Este calendário considera 27 constelações além das 12 do zodíaco, formando um círculo maior que o da eclíptica em torno da terra e dos planetas que passam por ela. Combina a energia de cada planeta com a constelação, principalmente por onde a lua passa, já que é esse o planeta que influencia as atividades do dia a dia, de acordo com o Panchamgam.

Nos dias de lua cheia (purnima) recomenda-se fazer oferendas. As oferendas da nossa aula foram a atenção, o tempo e a prática dedicados àquele momento energético único. Naquele dia, o calendário marcava um momento propício para iniciar coisas que vão gerar resultados duradouros. Nossa amizade e cumplicidade naquele ritual lunar estavam abençoadas! Subha Shivaloka Day é considerado auspicioso e propicia uma conexão espiritual muito intensa entre o mundo físico e o dos deuses, como se esses mundos estivessem separados apenas por uma malha fina e transparente. Por essa interpretação, nesse dia os deuses podem inspirar as pessoas espiritualizadas e através delas influenciar o mundo.

A aula: um ritual mágico
 
Mats no gramado, amigos, velas, luzes amareladas vindas da rua, céu estrelado, ar ainda gelado de final de inverno...  Vários suryas e chandras namaskaras (sequências de posturas da saudação ao sol e à lua) foram nos aquecendo e fomos nos incorporando àquele cenário, saudando à vida, honrando aquele momento divino, único, em contato com a natureza, envolvidos pelo clima de amizade, conscientes dos nossos corpos e de nossa respiração. Os movimentos foram fluindo em asanas que se encaixavam perfeitamente, nos posicionavam no tempo, no espaço, no encantamento do presente, alinhando nossos chakras para fluir o prana e promover a vitalidade no corpo físico, sutil e etéreo.

Nenhum planejamento de aula era necessário. Ao contrário, só cabia ali deixar fluir a intuição, a sensibilidade e não permitir que a mente interferisse naquela conexão natural e total com o momento, com os elementos, com as pessoas e suas energias. O desafio era deixar-se levar pelo som mântrico das ondas do mar que batiam suavemente e se quebravam na areia, numa cadência infinita, conduzindo o ritmo das nossas respirações (ujjayi), mantendo o contínuo pulsar dos movimentos entre a terra e o firmamento.
Aos poucos, o céu no horizonte foi tingido de vermelho e as águas do mar brilhantes como labaredas refletiam um caminho de luz cintilante alaranjada. A luz da lua aumentando, escancarando, iluminando e revelando a escuridão da noite.

- Registros do conjunto -

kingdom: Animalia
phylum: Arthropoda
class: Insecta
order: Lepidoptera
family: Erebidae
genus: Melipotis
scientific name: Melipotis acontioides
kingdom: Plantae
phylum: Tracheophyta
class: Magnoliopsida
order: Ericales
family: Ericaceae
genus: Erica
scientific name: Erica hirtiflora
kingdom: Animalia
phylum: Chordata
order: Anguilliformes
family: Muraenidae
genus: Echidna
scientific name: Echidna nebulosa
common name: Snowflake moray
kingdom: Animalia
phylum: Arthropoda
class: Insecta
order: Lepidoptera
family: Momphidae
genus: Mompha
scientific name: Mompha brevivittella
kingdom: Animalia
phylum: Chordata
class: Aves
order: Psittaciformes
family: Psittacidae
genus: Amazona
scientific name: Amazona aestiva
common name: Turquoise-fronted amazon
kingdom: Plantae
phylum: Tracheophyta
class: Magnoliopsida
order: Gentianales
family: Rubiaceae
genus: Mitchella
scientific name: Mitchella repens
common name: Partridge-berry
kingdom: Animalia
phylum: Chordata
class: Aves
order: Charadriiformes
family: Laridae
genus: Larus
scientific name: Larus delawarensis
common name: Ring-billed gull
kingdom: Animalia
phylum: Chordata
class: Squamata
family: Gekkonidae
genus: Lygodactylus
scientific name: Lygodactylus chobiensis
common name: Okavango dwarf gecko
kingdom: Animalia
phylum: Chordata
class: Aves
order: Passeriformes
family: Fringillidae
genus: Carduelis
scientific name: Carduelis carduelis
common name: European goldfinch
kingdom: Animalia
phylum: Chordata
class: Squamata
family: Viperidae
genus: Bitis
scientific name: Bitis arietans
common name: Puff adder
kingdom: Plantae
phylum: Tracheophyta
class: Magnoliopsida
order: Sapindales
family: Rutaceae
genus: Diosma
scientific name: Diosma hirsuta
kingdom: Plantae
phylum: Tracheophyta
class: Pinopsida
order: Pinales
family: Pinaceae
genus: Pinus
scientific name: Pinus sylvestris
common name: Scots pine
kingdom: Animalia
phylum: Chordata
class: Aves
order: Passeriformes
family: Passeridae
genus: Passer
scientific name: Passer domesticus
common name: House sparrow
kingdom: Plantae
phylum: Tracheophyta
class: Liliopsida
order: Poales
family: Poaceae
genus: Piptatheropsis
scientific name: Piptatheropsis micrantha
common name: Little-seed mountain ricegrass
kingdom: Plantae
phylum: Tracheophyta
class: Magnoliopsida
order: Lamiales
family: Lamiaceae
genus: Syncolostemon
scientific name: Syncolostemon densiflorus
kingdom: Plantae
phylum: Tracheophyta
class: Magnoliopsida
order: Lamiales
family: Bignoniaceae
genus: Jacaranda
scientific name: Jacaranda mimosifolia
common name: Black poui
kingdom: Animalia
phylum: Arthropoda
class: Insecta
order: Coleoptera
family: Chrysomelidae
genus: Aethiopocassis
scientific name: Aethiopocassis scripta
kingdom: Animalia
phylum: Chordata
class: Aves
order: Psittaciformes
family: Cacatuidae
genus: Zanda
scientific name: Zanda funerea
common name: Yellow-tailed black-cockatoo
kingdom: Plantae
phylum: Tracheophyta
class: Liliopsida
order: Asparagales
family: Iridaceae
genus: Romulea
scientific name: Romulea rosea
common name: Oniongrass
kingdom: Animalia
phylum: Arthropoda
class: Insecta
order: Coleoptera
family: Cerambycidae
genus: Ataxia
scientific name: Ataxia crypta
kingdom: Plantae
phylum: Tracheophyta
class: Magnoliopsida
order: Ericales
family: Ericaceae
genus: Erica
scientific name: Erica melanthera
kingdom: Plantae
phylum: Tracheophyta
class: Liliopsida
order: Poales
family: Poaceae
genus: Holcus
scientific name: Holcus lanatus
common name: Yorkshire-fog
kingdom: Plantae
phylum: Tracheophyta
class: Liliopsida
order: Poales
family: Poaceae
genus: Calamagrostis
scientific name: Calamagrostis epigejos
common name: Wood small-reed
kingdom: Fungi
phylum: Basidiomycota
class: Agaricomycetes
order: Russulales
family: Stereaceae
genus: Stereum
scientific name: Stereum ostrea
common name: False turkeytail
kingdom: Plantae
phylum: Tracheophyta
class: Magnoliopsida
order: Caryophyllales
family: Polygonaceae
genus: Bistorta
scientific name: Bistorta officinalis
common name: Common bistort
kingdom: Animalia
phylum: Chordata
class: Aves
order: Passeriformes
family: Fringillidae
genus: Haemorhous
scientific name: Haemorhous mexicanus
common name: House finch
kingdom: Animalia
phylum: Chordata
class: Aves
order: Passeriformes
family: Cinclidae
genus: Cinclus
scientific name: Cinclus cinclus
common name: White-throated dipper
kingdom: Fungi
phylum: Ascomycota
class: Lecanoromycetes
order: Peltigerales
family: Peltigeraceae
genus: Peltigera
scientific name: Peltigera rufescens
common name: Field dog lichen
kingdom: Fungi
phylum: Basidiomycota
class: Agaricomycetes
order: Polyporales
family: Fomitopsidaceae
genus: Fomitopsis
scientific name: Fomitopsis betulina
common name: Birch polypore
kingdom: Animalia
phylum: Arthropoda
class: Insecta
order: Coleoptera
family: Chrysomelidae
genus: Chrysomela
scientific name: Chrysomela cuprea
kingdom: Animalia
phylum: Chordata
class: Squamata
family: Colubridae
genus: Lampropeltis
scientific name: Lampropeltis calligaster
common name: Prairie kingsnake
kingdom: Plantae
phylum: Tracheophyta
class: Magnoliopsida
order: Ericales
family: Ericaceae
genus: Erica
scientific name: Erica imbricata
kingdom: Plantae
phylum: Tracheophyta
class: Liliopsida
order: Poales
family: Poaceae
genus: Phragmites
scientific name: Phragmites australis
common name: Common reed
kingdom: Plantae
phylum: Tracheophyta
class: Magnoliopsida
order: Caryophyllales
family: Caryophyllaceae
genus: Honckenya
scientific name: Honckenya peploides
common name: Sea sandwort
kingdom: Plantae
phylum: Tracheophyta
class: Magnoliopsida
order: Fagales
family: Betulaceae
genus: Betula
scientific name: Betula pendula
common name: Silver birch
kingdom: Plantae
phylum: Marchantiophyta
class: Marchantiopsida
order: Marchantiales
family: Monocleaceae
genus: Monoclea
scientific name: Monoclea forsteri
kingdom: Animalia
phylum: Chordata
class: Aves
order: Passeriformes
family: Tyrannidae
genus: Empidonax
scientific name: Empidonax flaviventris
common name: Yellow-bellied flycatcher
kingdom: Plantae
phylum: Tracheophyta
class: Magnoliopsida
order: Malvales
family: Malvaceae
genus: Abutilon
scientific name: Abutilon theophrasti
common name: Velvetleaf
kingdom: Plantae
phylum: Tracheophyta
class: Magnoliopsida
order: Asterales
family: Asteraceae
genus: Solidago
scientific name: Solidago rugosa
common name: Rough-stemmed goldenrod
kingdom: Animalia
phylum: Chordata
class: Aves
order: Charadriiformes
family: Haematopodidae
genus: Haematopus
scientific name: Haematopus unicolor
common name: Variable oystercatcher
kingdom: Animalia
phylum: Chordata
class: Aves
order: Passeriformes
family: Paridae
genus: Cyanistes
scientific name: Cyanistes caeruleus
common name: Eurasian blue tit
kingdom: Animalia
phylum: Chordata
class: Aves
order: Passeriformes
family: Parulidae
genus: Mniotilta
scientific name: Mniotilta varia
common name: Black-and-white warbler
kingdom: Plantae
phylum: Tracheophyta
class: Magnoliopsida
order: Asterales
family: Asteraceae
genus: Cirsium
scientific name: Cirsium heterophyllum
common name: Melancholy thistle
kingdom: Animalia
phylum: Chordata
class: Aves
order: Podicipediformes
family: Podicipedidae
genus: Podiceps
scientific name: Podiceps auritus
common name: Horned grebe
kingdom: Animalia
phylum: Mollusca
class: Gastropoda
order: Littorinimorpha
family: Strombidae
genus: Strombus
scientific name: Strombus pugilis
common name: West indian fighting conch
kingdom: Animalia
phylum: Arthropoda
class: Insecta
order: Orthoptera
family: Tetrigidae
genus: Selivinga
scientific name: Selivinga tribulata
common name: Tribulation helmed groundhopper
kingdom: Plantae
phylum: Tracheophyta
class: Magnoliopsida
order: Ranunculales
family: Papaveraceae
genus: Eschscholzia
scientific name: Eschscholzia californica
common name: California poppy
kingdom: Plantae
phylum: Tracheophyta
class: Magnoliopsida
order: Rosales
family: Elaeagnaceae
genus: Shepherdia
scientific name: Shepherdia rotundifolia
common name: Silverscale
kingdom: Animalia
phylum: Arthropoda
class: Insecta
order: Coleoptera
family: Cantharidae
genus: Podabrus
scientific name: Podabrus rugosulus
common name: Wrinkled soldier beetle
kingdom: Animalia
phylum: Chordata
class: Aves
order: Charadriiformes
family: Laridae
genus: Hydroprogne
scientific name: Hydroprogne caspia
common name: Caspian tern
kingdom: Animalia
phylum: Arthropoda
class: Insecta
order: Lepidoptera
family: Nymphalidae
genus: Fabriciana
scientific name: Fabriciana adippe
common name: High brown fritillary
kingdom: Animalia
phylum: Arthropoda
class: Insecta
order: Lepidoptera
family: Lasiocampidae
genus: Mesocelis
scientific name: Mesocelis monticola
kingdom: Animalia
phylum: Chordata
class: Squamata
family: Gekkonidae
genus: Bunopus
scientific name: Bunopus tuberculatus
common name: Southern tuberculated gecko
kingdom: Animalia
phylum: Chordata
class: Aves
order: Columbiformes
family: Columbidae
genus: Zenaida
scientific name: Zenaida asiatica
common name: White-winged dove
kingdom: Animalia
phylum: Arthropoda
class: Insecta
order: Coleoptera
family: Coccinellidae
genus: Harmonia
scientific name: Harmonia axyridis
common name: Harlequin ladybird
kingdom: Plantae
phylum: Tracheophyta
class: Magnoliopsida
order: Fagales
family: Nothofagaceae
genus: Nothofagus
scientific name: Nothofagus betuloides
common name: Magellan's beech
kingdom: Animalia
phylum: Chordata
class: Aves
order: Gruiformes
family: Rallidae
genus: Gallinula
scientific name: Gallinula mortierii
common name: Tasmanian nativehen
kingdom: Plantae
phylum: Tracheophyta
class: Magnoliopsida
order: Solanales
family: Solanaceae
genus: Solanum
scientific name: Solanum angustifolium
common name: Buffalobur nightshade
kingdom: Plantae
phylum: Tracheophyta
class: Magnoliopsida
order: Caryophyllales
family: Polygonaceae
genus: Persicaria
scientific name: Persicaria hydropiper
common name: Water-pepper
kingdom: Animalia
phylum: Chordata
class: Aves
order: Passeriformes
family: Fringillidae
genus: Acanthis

- O que se pede -
Retome o relato sobre a aula de ioga à beira-mar na noite de lua cheia, prosseguindo a partir da última frase apresentada.

- Resultado da tarefa -
Escandalizados com a beleza daquela visão no horizonte, fomos nos sentando, embriagados por aquela luz que dava à lua o brilho dourado típico do sol nascente. Era o nascer da noite! Parecia que em algum momento os planetas, assim como o céu e o mar, se tornavam um só, e a cor do sol passava pela luz da lua e nos iluminava ali na terra, nos tornando unos com o universo.

A aula dos Maha Bhutas, dos grandes elementos (terra, água, fogo,ar e espaço) foi um presente da mãe natureza, que os contém e os domina, e só coube à professora conduzir os alunos a se deixarem levar por essas forças, sentindo-as e incorporando-as na forma dos asanas e das respirações. O grande aprendizado foi reconhecer que “é dando que se recebe” e a oferenda da prática nos deu um momento de aprendizado inarrável.
Quando o universo conspira a favor, e nós não atrapalhamos, a vida acontece e flui, nos surpreende e nos faz felizes.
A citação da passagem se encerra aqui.